Industrial Gaming: Making money from games by not using them as games

Recently I attended the track Industrial Gaming at a conference here i Trondheim. The idea behind Industrial Gaming is for another industry then the Gaming Industry to benefit from developments that are done in and around computergames.

If you haven’t heard about it before, here is a brief into. As a field its just in it’s very beginning, but could be described in following terms:

  • Its  a subset of Serious Gaming
  • It want to take advantage of the symbiosis between industrial competence and game developer knowledge
  • It seeks to employ technological advancements in the computer game field
  • It wishes to use experience and know-how from games to create realistic and entertaining training sessions and a improved work flow.

This is the second time around I have seen Industrial Gaming present itself, and indeed there are some strong links between the Industry (in this case mainly the Oil Industry as it’s organized by Statoil Hydro), and Gaming – links that could benefit both.

First of all, much of the computer hardware used to process data have been driven forward by the development of games – but that could be said about most things done on a computer.  That they focused greatly on the technical side of things wasn’t that surprising, as technical development is alot more tangible then something as vague and ephemeral as “competence”. I commend Industrial Gaming for is trying to see what possibilities computer games can offer outside being a great tool for entertainment, but that is also not new: It’s been well argued that games have much to teach in about f.ex how we learn and how learning could be more rewarding.

What’s more important is that many of the people working with visualization processes in this field have experience from programming games or at the very least: Playing them. The experiences from games can be applied to non-game situation by using game developers knowledge of how to f.ex create good user interfaces, a good workflow and intuitive systems.
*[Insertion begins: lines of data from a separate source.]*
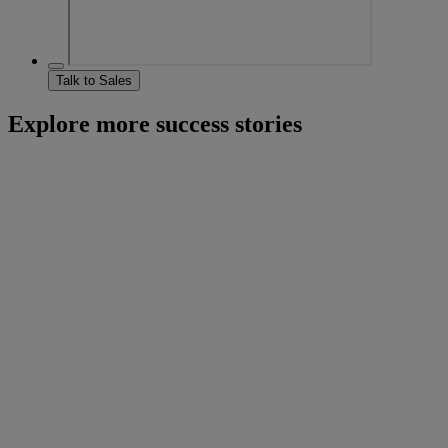
Talk to Sales
Explore more success stories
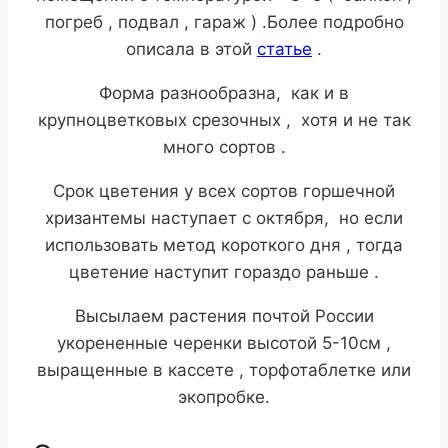
погреб , подвал , гараж ) .Более подробно
описала в этой
статье
.
Форма разнообразна, как и в
крупноцветковых срезочных , хотя и не так
много сортов .
Срок цветения у всех сортов горшечной
хризантемы наступает с октября, но если
использовать метод короткого дня , тогда
цветение наступит гораздо раньше .
Высылаем растения почтой России
укорененные черенки высотой 5-10см ,
выращенные в кассете , торфотаблетке или
экопробке.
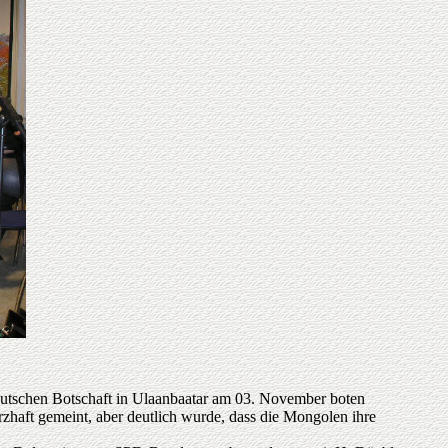
deutschen Botschaft in Ulaanbaatar am 03. November boten
rzhaft gemeint, aber deutlich wurde, dass die Mongolen ihre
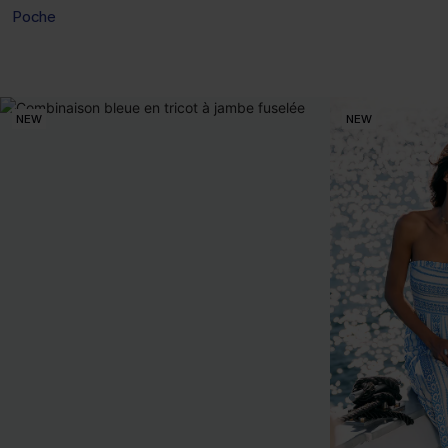
Poche
NEW
NEW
What boggles me is that so few seems to bother to ask gamers about that?

If one thing has been shown in the history about computer games its’ that gamers often know more about how to improve the game then the developers.
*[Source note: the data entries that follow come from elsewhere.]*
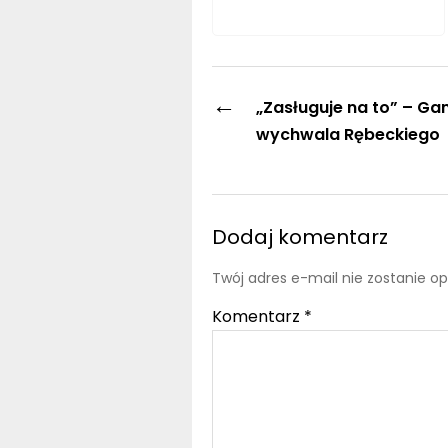
←
„Zasługuje na to” – Ga
wychwala Rębeckiego
Dodaj komentarz
Twój adres e-mail nie zostanie o
Komentarz
*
Computergame developers do play games, but its the gamers themselves that sits with the many hours of experience with different systems and interfaces. If you want to know what engages players, ask them! If you want to know what feels intuitive in a UI, ask them! Gamers is a group that have extensive experiences (and usually a very reflected experiences at that) with human computer interactions – extending over several platforms and systems. But, as many times before – so few seem to be willing to recognize this as a type of expertize. I guess that if the gamer community dont, then noone else will…

What would it take for you to aknowledge skills achieved through gaming?